- **YOUR TASK**
Among the entries, which lines carry the string "rect"? Copy each of them.

- **SUPPLIED ENTRIES**
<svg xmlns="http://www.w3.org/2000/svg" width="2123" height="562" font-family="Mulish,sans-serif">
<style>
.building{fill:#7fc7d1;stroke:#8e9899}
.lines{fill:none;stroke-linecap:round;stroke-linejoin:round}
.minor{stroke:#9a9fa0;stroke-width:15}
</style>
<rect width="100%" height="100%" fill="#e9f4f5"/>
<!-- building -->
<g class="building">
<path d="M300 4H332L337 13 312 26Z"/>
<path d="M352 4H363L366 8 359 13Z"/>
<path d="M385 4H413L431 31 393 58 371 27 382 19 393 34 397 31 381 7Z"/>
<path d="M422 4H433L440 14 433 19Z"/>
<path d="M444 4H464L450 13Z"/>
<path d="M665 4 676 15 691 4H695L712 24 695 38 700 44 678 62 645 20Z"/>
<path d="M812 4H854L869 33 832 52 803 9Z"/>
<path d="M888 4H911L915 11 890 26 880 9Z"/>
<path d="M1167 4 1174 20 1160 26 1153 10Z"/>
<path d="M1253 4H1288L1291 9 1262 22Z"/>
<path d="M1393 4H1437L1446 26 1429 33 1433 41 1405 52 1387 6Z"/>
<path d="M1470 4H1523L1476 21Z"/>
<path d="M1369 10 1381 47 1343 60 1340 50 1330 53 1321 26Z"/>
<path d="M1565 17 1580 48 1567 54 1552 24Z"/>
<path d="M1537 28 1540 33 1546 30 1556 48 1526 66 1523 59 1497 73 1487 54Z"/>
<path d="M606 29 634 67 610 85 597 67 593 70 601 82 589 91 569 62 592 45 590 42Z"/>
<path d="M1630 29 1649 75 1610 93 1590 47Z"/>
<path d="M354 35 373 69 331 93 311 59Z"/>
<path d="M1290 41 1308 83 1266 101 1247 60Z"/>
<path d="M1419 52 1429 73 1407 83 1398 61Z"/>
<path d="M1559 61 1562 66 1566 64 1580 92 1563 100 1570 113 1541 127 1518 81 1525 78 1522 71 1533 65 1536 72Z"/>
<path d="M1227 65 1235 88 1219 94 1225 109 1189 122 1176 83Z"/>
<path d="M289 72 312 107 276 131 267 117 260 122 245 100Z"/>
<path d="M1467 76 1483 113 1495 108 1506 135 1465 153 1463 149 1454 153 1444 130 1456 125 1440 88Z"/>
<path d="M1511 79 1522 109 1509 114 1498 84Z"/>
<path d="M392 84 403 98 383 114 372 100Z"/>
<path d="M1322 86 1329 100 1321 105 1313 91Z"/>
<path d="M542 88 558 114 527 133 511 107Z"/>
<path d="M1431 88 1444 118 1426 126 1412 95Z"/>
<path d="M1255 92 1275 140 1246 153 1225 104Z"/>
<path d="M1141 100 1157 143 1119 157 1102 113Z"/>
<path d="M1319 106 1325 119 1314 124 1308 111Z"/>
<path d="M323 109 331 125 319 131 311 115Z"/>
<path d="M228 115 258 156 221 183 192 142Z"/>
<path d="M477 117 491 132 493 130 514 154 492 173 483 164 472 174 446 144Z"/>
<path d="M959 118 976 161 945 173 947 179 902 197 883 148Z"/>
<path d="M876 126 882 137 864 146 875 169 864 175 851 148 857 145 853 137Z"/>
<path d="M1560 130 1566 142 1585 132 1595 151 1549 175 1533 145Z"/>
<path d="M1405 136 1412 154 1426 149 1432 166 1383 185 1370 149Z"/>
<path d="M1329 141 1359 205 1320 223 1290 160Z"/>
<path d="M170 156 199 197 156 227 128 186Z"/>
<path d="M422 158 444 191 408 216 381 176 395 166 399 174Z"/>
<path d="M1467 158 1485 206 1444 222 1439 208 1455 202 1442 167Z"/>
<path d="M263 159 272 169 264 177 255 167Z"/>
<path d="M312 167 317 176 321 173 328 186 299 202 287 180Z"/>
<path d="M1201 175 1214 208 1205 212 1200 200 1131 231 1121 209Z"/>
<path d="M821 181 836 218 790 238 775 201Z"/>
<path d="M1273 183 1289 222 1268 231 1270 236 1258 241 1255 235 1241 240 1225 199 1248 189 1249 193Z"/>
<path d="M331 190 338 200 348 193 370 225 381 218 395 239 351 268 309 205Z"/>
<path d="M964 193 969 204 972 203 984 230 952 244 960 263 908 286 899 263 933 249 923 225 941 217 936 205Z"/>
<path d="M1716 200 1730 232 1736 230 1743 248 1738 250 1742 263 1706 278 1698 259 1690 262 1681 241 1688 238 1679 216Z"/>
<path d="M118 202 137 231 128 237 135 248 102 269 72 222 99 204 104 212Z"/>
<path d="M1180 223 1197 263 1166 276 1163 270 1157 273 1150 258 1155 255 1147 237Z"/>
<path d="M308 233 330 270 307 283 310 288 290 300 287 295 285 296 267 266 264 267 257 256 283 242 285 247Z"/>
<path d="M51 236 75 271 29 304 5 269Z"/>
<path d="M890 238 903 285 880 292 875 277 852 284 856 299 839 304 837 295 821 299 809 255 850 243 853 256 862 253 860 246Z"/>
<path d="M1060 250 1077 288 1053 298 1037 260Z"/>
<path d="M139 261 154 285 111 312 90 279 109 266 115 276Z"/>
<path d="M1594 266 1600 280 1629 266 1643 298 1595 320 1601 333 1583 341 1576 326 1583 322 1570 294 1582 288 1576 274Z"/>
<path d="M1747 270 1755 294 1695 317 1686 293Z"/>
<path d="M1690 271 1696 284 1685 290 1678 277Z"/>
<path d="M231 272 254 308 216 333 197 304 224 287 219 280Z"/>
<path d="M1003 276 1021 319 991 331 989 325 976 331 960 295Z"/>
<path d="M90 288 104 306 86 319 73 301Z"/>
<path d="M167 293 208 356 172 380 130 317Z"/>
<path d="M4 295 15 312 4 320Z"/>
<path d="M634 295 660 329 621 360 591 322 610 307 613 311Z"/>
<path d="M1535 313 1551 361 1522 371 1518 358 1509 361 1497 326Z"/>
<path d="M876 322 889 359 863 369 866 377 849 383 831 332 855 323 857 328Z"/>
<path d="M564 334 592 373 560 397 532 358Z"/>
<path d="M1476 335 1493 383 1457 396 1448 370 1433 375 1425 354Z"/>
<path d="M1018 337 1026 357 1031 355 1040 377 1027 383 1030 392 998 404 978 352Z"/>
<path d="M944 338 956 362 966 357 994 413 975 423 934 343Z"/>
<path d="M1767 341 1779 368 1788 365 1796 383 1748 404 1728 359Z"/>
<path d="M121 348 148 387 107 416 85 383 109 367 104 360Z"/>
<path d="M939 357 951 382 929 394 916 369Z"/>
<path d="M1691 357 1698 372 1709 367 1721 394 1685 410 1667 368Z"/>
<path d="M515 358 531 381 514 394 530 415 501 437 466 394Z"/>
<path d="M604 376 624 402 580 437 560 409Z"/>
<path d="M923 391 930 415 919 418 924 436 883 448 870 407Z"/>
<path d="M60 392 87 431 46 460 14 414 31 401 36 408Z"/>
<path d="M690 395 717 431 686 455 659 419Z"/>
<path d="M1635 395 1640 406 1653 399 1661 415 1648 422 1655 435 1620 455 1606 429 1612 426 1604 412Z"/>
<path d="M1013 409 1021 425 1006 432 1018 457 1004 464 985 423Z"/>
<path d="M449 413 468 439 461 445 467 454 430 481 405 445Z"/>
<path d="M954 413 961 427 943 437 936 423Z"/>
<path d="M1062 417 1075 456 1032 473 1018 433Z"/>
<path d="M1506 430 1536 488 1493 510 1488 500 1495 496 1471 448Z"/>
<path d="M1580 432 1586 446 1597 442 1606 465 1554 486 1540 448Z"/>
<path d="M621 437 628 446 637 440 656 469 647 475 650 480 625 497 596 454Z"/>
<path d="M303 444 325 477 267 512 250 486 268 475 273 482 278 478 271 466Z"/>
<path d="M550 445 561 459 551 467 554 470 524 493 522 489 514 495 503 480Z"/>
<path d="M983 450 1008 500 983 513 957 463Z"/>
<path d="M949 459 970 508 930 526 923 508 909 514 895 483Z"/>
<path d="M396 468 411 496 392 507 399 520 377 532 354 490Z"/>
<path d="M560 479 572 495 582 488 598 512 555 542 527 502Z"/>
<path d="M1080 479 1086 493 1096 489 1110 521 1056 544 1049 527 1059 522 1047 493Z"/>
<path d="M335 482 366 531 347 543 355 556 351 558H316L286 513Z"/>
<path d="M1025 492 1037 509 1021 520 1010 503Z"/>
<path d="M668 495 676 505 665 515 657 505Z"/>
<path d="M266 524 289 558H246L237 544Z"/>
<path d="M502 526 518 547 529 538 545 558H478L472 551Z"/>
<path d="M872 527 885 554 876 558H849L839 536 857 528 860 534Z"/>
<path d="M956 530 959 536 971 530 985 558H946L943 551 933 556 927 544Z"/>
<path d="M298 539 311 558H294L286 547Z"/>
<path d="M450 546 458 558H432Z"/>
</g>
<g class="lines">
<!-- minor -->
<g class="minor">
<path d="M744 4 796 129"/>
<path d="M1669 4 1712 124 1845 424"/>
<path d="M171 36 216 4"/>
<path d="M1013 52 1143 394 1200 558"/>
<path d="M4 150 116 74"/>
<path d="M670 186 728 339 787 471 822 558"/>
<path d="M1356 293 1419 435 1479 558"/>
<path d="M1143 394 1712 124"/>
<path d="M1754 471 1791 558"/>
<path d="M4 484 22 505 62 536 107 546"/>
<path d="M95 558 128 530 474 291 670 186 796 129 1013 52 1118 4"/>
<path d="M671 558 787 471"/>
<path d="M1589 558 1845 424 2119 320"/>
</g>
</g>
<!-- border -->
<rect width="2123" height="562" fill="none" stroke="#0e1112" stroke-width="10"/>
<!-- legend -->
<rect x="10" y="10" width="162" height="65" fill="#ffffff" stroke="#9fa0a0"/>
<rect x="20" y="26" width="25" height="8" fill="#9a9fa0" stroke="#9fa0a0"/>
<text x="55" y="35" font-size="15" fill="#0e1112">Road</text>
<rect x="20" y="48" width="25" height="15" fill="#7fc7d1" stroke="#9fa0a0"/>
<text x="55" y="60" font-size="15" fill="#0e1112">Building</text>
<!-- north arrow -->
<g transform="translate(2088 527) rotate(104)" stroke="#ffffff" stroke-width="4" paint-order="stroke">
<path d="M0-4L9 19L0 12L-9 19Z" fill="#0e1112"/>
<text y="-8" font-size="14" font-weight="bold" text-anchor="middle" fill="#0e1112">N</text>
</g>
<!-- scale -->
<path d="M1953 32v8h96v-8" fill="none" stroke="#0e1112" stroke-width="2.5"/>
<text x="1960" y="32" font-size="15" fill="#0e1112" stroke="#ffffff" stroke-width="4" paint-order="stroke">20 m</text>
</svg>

- **SOLUTION TO THIS PROBLEM**
<rect width="100%" height="100%" fill="#e9f4f5"/>
<rect width="2123" height="562" fill="none" stroke="#0e1112" stroke-width="10"/>
<rect x="10" y="10" width="162" height="65" fill="#ffffff" stroke="#9fa0a0"/>
<rect x="20" y="26" width="25" height="8" fill="#9a9fa0" stroke="#9fa0a0"/>
<rect x="20" y="48" width="25" height="15" fill="#7fc7d1" stroke="#9fa0a0"/>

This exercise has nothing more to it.